Monday, Feb. 25, 1957

Shifting Opinion

Aboard President Eisenhower's personal Constellation Columbine, Saudi Arabia's brown-robed King Saud began his journey back to the Middle East. Moslem monarch of the hour, he bore all the prestige of the ruler of Islam's heartland and of the world's richest oil lands, reinforced by a resplendent reception in Washington. After regal stops in Spain and North Africa, he wall head toward Nasser's Cairo. There the two leaders of the Arab world will meet--with their allies President Kuwatly of Syria and King Hussein of Jordan--to hear of Saud's magic-carpet travels.

In the four weeks since Saud and Nasser last met, there has been a perceptible shifting of opinion in the Arab world. Most of it is away from Nasser. The sophisticated among Arab politicians now see that, despite his victory claims, Nasser took a humiliating beating in Sinai. Furthermore, Arab business communities are increasingly upset by Nasser's disruption of the oil industry, are aware that he was imperiling all of their economies by his dealings with Russia, and fear that he may still be at it. Significantly, Arab leaders are trending away from Nasser on their own initiative.
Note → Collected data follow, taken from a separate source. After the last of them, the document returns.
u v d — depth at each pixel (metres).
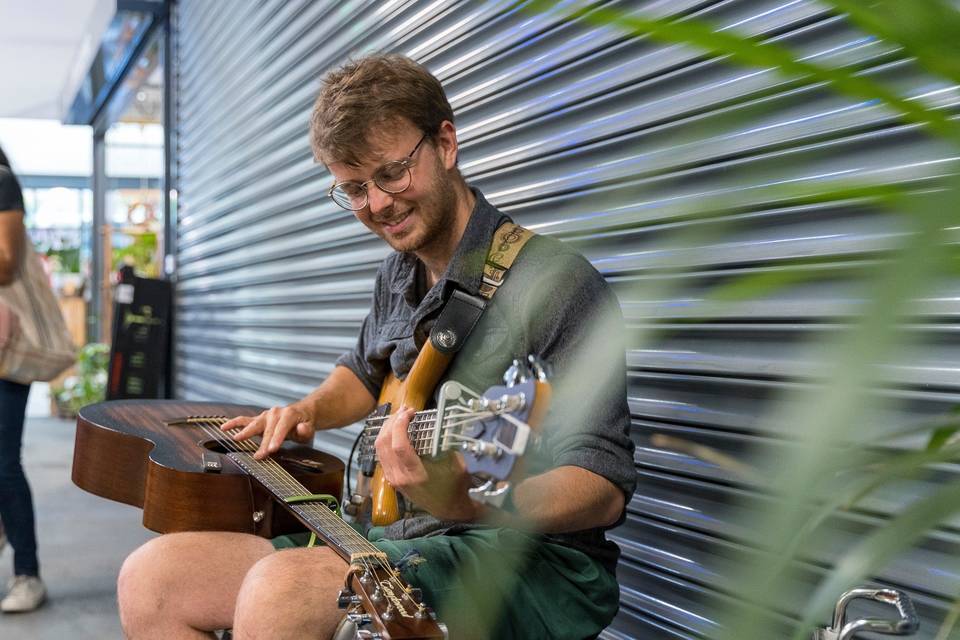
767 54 0.34
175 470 1.60
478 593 1.30
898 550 0.36
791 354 1.60
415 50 3.03
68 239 12.60
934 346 1.34
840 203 1.50
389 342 1.74
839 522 1.47
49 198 13.18
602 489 1.30
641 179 0.46
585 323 1.41
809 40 1.55
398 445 1.12
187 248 6.42
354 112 1.50
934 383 1.33
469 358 1.51
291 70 4.25
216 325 5.65
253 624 1.21
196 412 2.18
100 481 1.85
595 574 1.41
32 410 10.65
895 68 1.39
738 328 1.70
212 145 5.69
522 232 1.57
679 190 1.83
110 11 6.93
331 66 3.77
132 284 6.50
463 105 2.72
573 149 2.21
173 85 6.80
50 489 5.50
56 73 10.79
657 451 1.92
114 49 8.35
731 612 0.34
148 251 7.76
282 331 4.42
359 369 1.96
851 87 0.35
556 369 1.40
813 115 1.54
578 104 2.19
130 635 1.54
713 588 1.79
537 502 1.24
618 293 2.01
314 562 1.28
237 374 5.19
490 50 2.58
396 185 1.53
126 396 6.45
In the process, King Saud's trip may well have been a turning point.

Evil Designs. Saud himself had hedged carefully, but Beirut's Nahar concluded categorically: "King Saud has chosen America," and quoted Saud as having told Lebanon's Foreign Minister Charles Malik in Washington: "I am convinced that the future of the Arab world must be founded on its friendship with America."
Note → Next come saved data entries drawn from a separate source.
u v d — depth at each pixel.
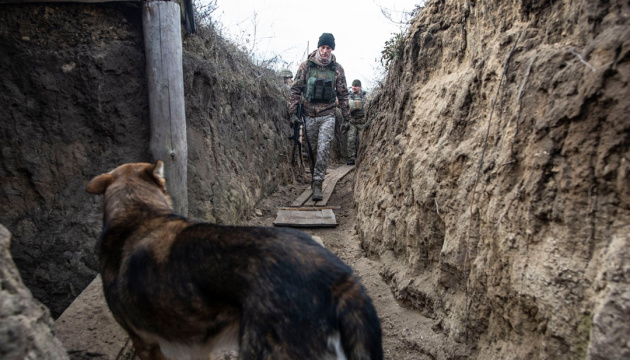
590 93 1.68
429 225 3.13
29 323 1.49
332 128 7.38
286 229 1.85
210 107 5.27
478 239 2.47
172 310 1.82
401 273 3.53
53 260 3.63
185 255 1.80
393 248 3.92
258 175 7.32
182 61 4.27
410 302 3.30
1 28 3.56
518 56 2.27
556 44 2.06
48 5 3.67
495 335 2.29
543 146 1.92
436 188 3.00
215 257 1.73
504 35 2.46
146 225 2.08
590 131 1.69
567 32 2.02
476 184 2.49
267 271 1.63
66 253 3.64
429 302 3.04
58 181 3.78
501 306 2.21
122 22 3.90
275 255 1.66
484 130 2.55
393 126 4.86
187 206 4.12
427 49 4.00
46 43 3.70
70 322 2.54
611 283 1.52
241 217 5.44
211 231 1.85
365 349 1.59
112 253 2.07
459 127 2.87
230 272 1.68
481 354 2.37
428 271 3.23
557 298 1.76
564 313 1.73
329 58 7.32
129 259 1.95
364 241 4.78
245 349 1.58
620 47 1.61
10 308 1.44
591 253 1.68
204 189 4.49
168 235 1.94
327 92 7.20
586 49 1.78
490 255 2.28
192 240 1.83
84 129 3.85
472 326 2.46
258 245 1.71
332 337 1.60
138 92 3.97
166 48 3.87
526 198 2.01
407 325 3.12
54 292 3.58
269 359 1.54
Lebanon, after experimenting with an ultranationalist regime last year, has installed a solidly pro-U.S. government that shows signs of being the most stable in years, and has accepted a small delivery of U.S. arms. It stayed out of the Baghdad Pact, but has given support to the Eisenhower Doctrine.

In Jordan, that wide space in the desert which has little reason for nationhood, the noisily Nationalist government has been losing steam. Young (21) King Hussein a fortnight ago wrote Premier Suleiman Nabulsi bluntly: "We now detect the danger of Communist infiltration in our Arab homeland, and the threat posed by those who feign loyalty to Arab nationalism, indulge in hullabaloo, prevarications, falsehood and heroics, thereby seeking to conceal their evil designs against Arab nationalism and the fact that they cooperate with our enemies in misleading the masses and exploiting the people."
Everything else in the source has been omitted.